Hepatit C günümüzde Türkiye'de ve dünyada aşılması gereken önemli bir sağlık sorunu olup üzerinde bilim çevreleri tarafından yoğun bir şekilde çalışılmakta ve araştırmalar yapılmaktadır. Bilindiği üzere hepatit C virüsü (HCV) karaciğerde infeksiyona neden olur. HCV'nin ciddi bir şekilde karaciğerde hastalığa neden olması ve ölüme sebebiyet vermesi, bundan korunmak için aşısının olmaması, tedavideki ciddi başarısızlıklar ve bu hastalıktan ölümlerin giderek artışı bu hastalığı tüm dünyada önemli bir sağlık sorunu haline getirmiştir.

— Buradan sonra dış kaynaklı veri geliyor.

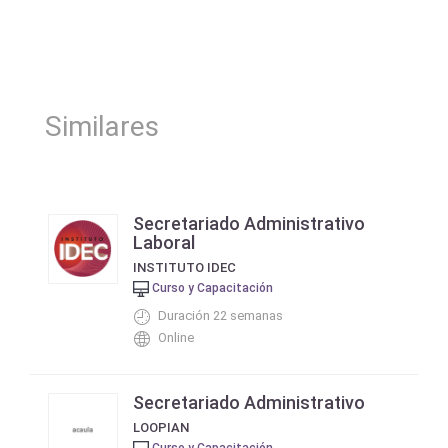
Similares
Secretariado Administrativo
Laboral
INSTITUTO IDEC
Curso y Capacitación
Duración 22 semanas
Online
Secretariado Administrativo
LOOPIAN
Curso y Capacitación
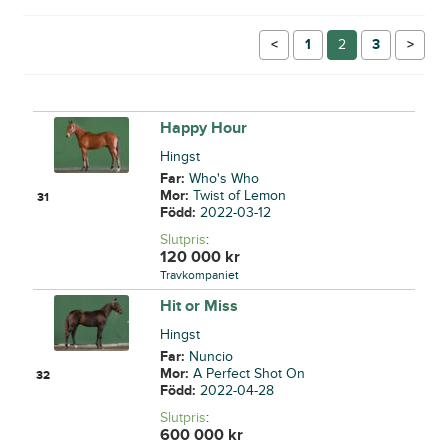
←
1
2
3
→
Happy Hour
Hingst
Far:
Who's Who
Mor:
Twist of Lemon
31
Född:
2022-03-12
Slutpris
:
120 000
kr
Travkompaniet
Hit or Miss
Hingst
Far:
Nuncio
Mor:
A Perfect Shot On
32
Född:
2022-04-28
Slutpris
:
600 000
kr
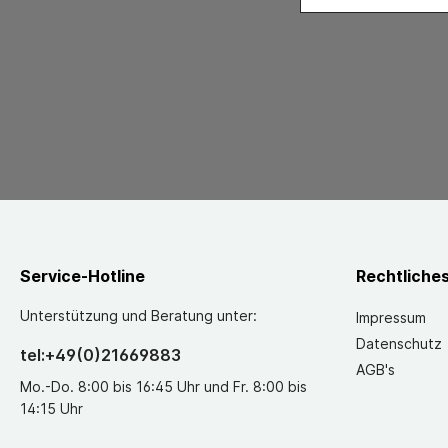
Service-Hotline
Rechtliche
Unterstützung und Beratung unter:
Impressum
Datenschutz
tel:+49(0)21669883
AGB's
Mo.-Do. 8:00 bis 16:45 Uhr und Fr. 8:00 bis
14:15 Uhr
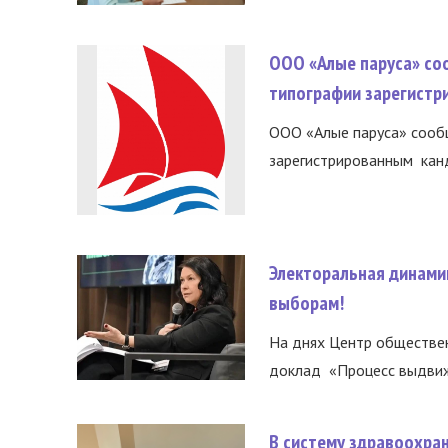
ООО «Алые паруса» со
типографии зарегистр
ООО «Алые паруса» сообщ
зарегистрированным канд
Электоральная динами
выборам!
На днях Центр обществе
доклад «Процесс выдвиже
В систему здравоохра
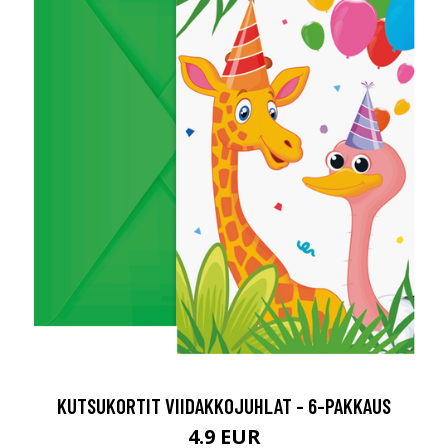
KUTSUKORTIT VIIDAKKOJUHLAT - 6-PAKKAUS
4.9 EUR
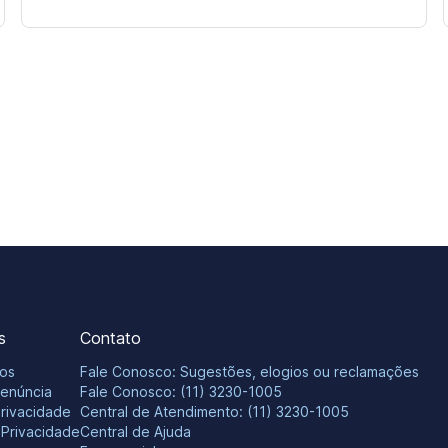
s
Contato
os
Fale Conosco: Sugestões, elogios ou reclamações
Denúncia
Fale Conosco: (11) 3230-1005
Privacidade
Central de Atendimento: (11) 3230-1005
e Privacidade
Central de Ajuda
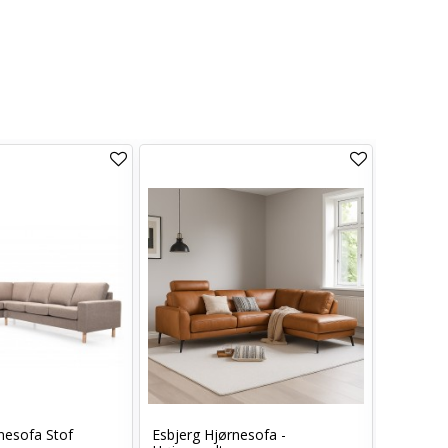
Canape 
nesofa Stof
Esbjerg Hjørnesofa -
Højreven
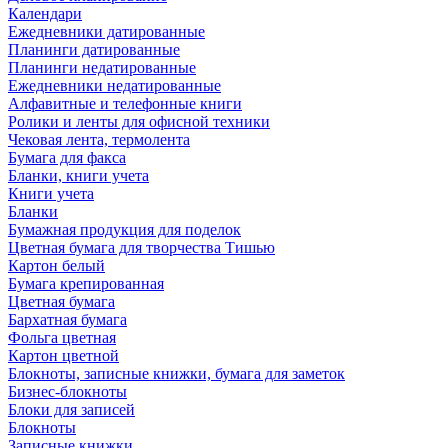
Календари
Ежедневники датированные
Планинги датированные
Планинги недатированные
Ежедневники недатированные
Алфавитные и телефонные книги
Ролики и ленты для офисной техники
Чековая лента, термолента
Бумага для факса
Бланки, книги учета
Книги учета
Бланки
Бумажная продукция для поделок
Цветная бумага для творчества Тишью
Картон белый
Бумага крепированная
Цветная бумага
Бархатная бумага
Фольга цветная
Картон цветной
Блокноты, записные книжки, бумага для заметок
Бизнес-блокноты
Блоки для записей
Блокноты
Записные книжки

KRONİK HEPATİT C NE DEMEKTİR?

HCV'nin akut infeksiyondan 6 aydan daha uzun süre kandan temizlenememesi halinde kronik infeksiyondan söz edilir. Kronik hepatit C'li hastaların %50'sinde orta derecede yada ciddi kronik hepatit histolojik bulguları bulunur. Bu hastalarda sirozun gelişme riski çok yüksektir. İnfeksiyonun yaşı, cinsiyet ve alkol kullanımı fibrozis ilerlemesini etkileyen başlıca faktörlerdir. Hastalık 10 ila 40 yıl içinde gittikçe ilerler. Kandaki yüksek ALT ve AST seviyeleri sürüp giden karaciğer hasarını gösterir. Karaciğer biyopsisi hasarın tipini, derecesini ve hastalığın ciddiyetini ortaya koyar. Kronik hepatitli hastaların %20'sinde siroz gelişir. Siroz olan hastaların %25'inde (tüm kronik hepatit C'li hastaların %5'inde) karaciğer yetmezliği gelişebilir. Yine bu hastalarda primer karaciğer kanseri gelişme riski vardır.

Semptom ve Belirtiler

HCV ile infekte çoğu kişide semptom ve belirtiler yoktur ve normal yaşama devam ederler. Akut infeksiyonun inkübasyon süresi 28 haftaya kadar uzasa bile ortalama 7 ila 9 haftadır. Karaciğer testleri haftalarca hatta bir yıla kadar normal ile anormal değerler arasında değişip durur. İnfekte bir kişide normal karaciğer testi bile olsa virüsü taşır ve başkalarına hastalığı geçirebilir. Kanlarında virüs vardır ve karaciğer hücrelerini tahrip edebilir. Eğer semptomlar var ise bunlar hafif halsizlik, üst karında ağrı, iştah kaybı, gaz çıkarmaya yatkınlık, ateş, baş ağrısı ve tüm vücutta kaşıntıdır. Çoğu kişinin sarılığı yoktur ancak bazen koyu idrar görülebilir.